Groupings of the formula -COOR ⁹ where R ^{9 is} a C ₆ to C 30 hydrocarbyl radical and wherein one of the variables R ¹ or R ^{2 is} hydrogen or C to C ₄ alkyl and the other is a carboxyl-COOH or carboxyl ester grouping

of the formula -COOR ⁹ , and in the variables R ³ and R ^{4 are} independently hydrogen, Cr to C ₄ alkyl, carboxyl-COOH or carboxyl ester groups of the formula -COOR ⁹ , wherein R ^{9 is} a C6 bis C3o-hydrocarbyl radical, where carboxyl groups may also be present in the form of their alkali metal, alkaline earth metal or ammonium salts, where one of the variables R ³ or R ^{4 is} hydrogen or C to C ₄ alkyl and the other a carboxyl ester group of the formula -COOR ⁹ and / or a carboxyl group, which may also be in the form of its alkali metal, alkaline earth metal or ammonium salt, means

and

(ii) 90 to 10 mole% repeat units of structure W2

in which the variable R ^{5 is} the radical of a carboxylic acid ester of the formula -A-CO-OR ¹⁰ , wherein the variable A is a C 1 to C 20 alkylene group and the variable R ¹⁰ denotes a hydrogen or a C 1 to C 30 hydrocarbyl radical, or

the grouping of the formula -COOR ^{10 represents} a carboxyl group which may also be in the form of its alkali metal, alkaline earth metal or ammonium salt and in which the variables R ⁶ , R ⁷ and R ⁸ independently of one another represent hydrogen or C ¹ -C ⁶ -alkyl, and

(iii) 0 to 80 mol% repeating units of the structure W3 - [- h C-CHRH- (W3) in which the variable R ^a represents a C10 to C28-hydrocarbyl group, wherein the sum of the repeating units W1, W2 and W3 100 mol% results, as a fuel or lubricant additive, in particular diesel fuel additive.

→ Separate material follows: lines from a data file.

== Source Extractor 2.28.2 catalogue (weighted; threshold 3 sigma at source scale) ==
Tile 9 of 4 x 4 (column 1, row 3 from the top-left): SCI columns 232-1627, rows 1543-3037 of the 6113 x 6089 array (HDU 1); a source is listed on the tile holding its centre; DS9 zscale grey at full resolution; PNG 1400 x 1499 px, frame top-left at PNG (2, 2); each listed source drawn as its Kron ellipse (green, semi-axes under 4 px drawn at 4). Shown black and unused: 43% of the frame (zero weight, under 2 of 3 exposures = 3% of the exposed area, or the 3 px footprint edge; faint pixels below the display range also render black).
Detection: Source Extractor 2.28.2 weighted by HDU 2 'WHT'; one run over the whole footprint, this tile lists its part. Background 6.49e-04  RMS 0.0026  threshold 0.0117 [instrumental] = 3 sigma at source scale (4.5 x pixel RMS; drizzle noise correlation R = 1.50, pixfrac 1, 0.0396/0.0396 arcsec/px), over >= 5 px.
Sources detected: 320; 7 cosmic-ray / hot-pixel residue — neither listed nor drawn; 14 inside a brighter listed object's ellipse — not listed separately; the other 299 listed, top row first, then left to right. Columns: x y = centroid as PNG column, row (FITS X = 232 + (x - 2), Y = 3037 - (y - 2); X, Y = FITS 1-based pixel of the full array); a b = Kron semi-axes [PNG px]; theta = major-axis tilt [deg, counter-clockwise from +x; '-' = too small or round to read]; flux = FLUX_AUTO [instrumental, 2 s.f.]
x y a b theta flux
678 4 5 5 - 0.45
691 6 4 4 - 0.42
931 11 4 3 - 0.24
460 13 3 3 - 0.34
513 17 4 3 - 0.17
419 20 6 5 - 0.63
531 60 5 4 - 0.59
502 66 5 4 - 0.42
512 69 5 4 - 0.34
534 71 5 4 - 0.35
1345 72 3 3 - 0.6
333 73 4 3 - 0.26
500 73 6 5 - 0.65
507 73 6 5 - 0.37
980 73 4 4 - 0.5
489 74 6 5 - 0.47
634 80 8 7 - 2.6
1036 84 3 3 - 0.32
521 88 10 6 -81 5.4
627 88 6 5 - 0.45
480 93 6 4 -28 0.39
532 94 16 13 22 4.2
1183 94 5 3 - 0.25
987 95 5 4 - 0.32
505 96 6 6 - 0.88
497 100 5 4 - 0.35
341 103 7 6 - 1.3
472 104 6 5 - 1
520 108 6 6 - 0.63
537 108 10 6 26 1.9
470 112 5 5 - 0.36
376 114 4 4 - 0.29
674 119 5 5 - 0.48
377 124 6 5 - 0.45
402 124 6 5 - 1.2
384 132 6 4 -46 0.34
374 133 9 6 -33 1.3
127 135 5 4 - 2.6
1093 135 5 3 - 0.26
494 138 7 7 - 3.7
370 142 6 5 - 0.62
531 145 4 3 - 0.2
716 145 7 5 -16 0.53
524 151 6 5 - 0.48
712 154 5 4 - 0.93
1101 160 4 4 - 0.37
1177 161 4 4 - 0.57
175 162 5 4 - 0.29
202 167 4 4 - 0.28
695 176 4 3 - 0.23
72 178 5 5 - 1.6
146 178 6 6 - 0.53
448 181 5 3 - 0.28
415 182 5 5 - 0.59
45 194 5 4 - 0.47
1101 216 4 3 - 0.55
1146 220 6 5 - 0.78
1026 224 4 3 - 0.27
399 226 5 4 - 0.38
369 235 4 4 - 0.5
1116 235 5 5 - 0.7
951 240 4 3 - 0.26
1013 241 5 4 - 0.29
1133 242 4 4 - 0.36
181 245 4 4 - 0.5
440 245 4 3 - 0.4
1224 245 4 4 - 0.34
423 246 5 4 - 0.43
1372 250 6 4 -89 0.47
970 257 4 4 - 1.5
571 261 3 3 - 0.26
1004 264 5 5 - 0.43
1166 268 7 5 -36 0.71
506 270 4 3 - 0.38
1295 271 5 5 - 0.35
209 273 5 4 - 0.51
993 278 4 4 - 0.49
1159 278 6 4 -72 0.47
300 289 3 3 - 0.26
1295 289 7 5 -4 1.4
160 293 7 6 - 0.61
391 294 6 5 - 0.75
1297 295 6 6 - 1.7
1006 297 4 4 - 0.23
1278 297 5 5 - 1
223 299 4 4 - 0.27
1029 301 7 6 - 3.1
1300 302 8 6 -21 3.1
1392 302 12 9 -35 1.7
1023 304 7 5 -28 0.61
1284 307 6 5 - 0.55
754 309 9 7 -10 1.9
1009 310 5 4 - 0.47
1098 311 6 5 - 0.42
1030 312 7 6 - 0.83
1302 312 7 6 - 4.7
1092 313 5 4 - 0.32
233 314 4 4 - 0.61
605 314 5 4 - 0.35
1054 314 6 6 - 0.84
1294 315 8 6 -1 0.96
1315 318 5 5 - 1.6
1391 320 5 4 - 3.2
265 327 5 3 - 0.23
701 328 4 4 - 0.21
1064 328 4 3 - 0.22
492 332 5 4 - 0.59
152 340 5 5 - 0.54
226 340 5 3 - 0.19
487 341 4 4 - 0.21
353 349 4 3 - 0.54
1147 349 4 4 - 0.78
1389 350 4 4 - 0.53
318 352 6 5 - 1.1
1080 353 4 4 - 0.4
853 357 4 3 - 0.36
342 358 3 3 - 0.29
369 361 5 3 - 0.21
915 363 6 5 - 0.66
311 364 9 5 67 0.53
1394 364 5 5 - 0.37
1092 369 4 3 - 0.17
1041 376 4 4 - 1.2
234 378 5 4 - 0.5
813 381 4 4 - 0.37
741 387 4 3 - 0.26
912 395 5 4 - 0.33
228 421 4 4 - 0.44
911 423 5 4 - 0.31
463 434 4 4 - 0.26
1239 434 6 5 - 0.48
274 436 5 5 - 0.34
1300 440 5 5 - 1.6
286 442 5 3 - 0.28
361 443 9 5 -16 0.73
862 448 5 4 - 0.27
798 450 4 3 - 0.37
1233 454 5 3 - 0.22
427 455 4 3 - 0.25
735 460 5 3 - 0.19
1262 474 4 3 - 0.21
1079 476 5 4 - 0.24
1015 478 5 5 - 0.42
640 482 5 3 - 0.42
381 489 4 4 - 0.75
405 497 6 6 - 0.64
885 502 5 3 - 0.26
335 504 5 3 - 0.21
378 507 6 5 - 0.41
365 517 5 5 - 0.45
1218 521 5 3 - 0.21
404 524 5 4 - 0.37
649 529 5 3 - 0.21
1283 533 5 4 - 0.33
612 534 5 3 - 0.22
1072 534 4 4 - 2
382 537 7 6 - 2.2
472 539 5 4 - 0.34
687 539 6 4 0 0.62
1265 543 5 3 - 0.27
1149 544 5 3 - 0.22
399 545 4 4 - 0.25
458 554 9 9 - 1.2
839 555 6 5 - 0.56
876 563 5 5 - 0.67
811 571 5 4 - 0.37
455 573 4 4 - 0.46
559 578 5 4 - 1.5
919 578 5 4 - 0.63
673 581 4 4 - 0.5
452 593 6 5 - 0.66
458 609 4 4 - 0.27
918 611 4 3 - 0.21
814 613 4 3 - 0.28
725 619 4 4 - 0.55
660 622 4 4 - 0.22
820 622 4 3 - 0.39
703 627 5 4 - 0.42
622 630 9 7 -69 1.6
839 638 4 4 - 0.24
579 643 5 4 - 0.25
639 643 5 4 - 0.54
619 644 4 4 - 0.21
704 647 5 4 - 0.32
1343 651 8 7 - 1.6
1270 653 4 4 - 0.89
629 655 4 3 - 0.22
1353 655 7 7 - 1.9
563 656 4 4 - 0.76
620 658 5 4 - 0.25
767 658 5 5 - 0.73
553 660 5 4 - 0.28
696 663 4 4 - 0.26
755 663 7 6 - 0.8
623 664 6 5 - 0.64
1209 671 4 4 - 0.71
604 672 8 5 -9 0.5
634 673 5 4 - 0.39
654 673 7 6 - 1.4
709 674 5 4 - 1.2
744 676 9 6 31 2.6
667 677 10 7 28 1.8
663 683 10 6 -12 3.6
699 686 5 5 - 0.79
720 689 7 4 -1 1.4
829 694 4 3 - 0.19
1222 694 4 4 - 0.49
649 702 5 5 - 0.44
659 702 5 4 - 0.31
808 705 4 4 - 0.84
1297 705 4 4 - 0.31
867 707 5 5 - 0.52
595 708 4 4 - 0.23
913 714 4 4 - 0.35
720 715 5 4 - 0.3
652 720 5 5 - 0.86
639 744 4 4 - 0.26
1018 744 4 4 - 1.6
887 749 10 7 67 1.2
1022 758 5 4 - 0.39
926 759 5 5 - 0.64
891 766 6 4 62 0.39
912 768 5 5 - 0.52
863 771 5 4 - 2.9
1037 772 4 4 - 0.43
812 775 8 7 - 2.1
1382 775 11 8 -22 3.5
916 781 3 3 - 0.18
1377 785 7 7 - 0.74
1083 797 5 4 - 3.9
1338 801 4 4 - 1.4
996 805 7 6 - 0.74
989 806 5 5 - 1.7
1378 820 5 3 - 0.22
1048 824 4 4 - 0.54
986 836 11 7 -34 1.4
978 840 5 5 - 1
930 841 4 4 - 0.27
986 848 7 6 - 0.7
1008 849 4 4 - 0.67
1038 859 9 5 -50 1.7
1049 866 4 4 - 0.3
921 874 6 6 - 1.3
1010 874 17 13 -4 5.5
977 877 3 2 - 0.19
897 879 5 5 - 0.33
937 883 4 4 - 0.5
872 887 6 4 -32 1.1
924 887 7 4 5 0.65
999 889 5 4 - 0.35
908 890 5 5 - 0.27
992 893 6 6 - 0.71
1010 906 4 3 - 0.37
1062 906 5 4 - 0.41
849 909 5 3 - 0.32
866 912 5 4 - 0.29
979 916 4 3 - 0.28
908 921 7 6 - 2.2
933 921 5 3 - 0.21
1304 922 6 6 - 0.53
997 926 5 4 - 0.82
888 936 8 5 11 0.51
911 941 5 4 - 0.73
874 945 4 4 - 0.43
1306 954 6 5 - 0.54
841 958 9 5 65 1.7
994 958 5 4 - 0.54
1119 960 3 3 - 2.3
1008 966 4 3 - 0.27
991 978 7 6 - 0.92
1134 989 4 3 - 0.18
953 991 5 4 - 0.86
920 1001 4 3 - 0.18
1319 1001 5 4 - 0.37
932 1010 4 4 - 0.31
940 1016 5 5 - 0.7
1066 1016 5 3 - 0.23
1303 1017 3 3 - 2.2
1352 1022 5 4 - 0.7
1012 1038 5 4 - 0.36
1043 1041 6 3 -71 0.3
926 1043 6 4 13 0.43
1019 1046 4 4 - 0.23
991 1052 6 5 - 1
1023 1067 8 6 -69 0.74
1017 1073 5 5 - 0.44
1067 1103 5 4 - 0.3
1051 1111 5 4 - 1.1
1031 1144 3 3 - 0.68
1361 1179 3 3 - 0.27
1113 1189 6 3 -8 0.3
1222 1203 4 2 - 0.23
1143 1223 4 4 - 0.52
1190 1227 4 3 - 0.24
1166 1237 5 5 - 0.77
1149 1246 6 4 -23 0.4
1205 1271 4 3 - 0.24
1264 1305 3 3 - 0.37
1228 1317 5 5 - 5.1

Use according to claim 1 as an additive for reducing the fuel consumption of direct injection diesel engines, in particular diesel engines with common rail injection systems.

Use according to claim 1 as an additive for minimizing the power loss in direct-injection diesel engines, in particular in diesel engines with common-rail injection systems.

Use according to claim 3 as an additive for minimizing power loss due to K, Zn, Ca and / or Na ions (so-called K, Zn, Ca or Na powerloss).

Use according to claim 1 as a gasoline additive for reducing deposits in the intake system of a gasoline engine, in particular DISI and PFI (Port Fuel Injector) engines.

Use according to any one of claims 1 to 3 as a diesel fuel additive for reducing and / or avoiding deposits in the fuel systems, in particular injection systems, such as in particular the Internal Diesel Injector Deposits (IDID) and / or valve sticking in direct injection diesel engines, especially in common Rail injection systems.

Use according to claim 6 as a diesel fuel additive for reducing and / or avoiding internal diesel injector deposits (IDID) caused by Na, Ca and / or K ions (so-called Na, Ca or K soaps IDID).

Use according to claim 6 as a diesel fuel additive for reducing and / or avoiding the internal diesel injector deposits (IDID) due to polymeric deposits.

Use according to one of the preceding claims, wherein the fuel is selected from diesel fuels, biodiesel fuels, gasoline fuels and alkanol, in particular ethanol-containing gasoline.

Use according to one of the preceding claims, characterized in that the variables in the repeating unit W1 have the following meanings:

R ^{1 is} hydrogen,

R ³ is hydrogen,

R ² and R ⁴ together form a grouping -CO-O-CO-.

Use according to any one of the preceding claims, characterized in that 25 to 75 mol% of a repeating unit W3 are present, in which R ^{a is} selected from the group consisting of n-dodecyl, n-tri-decyl, iso-tridecyl, n- Tetradecyl, n-hexadecyl, n-octadecyl, n-eicosyl, n-heneicosyl, n -docosyl, n-tricosyl, n-tetracosyl, n -pentacosyl, and n-hexacosyl.

Additive concentrate containing in combination with other diesel or petrol additives or lubricant additives at least one of the polymers as described in claim 1, 10 or 11.

A fuel composition, lubricant composition or kerosene composition, in particular a diesel fuel composition, comprising at least one of the polymers as described in claim 1, 10 or 11.